Task requirements:
Can you reproduce every line of text in these records word for word, leaving the pictures out of your answer?

= Beginning of Section =

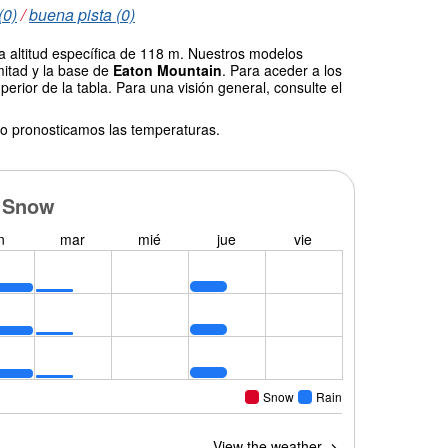
(0)
/
buena pista (0)
a altitud específica de 118 m. Nuestros modelos
mitad y la base de
Eaton Mountain
. Para aceder a los
erior de la tabla. Para una visión general, consulte el
o pronosticamos las temperaturas.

= End of Section =

Answer to the exercise:
(0)
/
buena pista (0)
a altitud específica de 118 m. Nuestros modelos
mitad y la base de
Eaton Mountain
. Para aceder a los
erior de la tabla. Para una visión general, consulte el
o pronosticamos las temperaturas.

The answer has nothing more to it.